The United States Court of Appeals for the Fifth Circuit, applying Texas law, held that an insurer owed a duty to defend its insured in an underlying litigation stemming from a payment card breach because it found that the underlying complaint sufficiently alleged a “personal and advertising injury” under the terms of the policy. Landry’s Inc. v. Ins. Co. of the State of Pa., 2021 WL 3075937 (5th Cir. July 21, 2021).
The insured, a retail property manager, suffered a payment card breach at fourteen of its locations between May 2014 and December 2015. The breach involved the unauthorized installation of a program on its credit card-processing devices. The program was designed to search for data from magnetic strips on credit cards, including the cardholder’s name, card number, expiration date, and internal verification code, as the information was routed through the payment-processing system. The threat actor then used the information retrieved by the program to make approximately $20 million in unauthorized charges. The insured’s payment processing vendor sought indemnification from the insured for these losses pursuant to the terms of their payment card processing agreement. After the insured refused to pay, the vendor filed suit against the insured.
The insured sought coverage for the lawsuit under its general liability insurance policy, which afforded coverage for damages because of “personal and advertising injury.” The policy defined “personal and advertising injury” as “injury . . . arising out of . . . oral or written publication, in any manner, of material that violates a person’s right of privacy.” The insurer denied coverage on the grounds that the underlying litigation did not allege a “personal and advertising injury.” In the subsequent coverage litigation, the district court granted the insurer’s motion for summary judgment and held that there was no coverage under the policy.
On appeal, the Fifth Circuit reversed, holding that the underlying complaint both alleged a “publication” and also arose from a violation of “a person’s right of privacy,” such that the insurer owed a duty to defend. First, the court interpreted the meaning of the undefined term “publication.” The court noted that coverage was triggered by “publication, in any manner,” which suggested that the policy intended to apply the broadest possible definition of “oral or written publication,” including mere exposure or presentation of the information to view. The court further concluded that the policy’s use of the phrase “oral or written publication, in any manner” in two separate provisions relating to defamation and privacy offenses meant that the publication requirement should be at least as broad as the tort of defamation, which merely requires transmission of information to one other person. The court thus determined that the underlying complaint sufficiently alleged a “publication” because it asserted that customers’ credit card information was exposed to view, both to the hacker and then again to merchants to make fraudulent purchases. Next, the court addressed whether the injury arose from the violation of a person’s right of privacy.
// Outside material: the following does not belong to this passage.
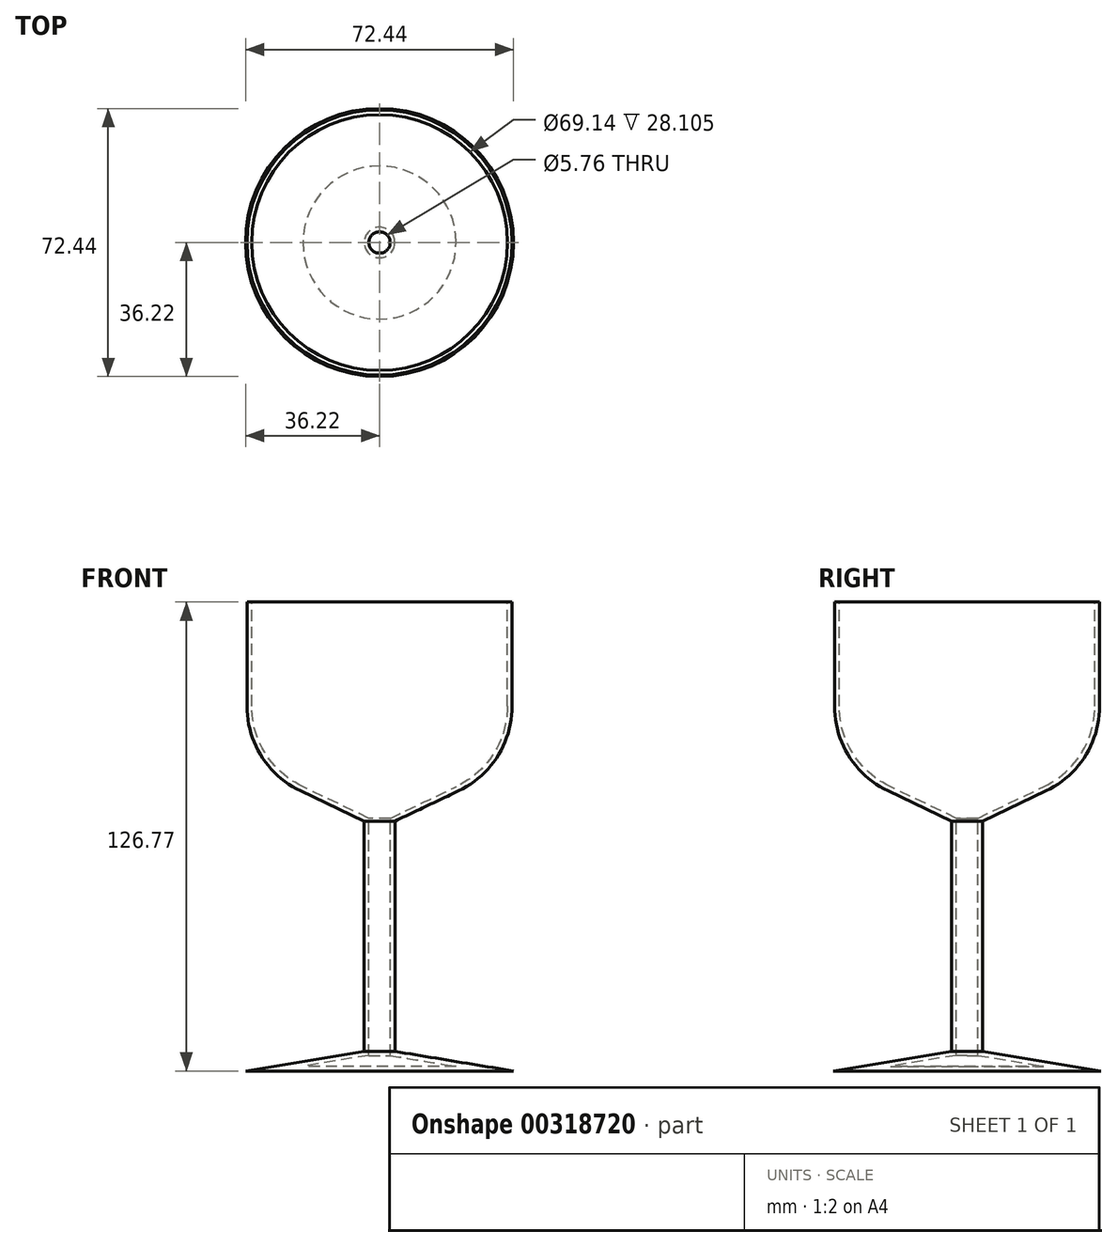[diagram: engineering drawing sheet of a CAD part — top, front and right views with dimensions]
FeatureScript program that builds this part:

Construing the “arising out of” language broadly, the court held that the underlying litigation arose out of violations of a person’s right of privacy because it involved the theft and fraudulent use of private information in the form of credit card data. In so holding, the court rejected the insurer’s argument that the policy only covered tort lawsuits brought by individual customers whose credit card data was stolen and not breach-of-contract actions brought by vendors.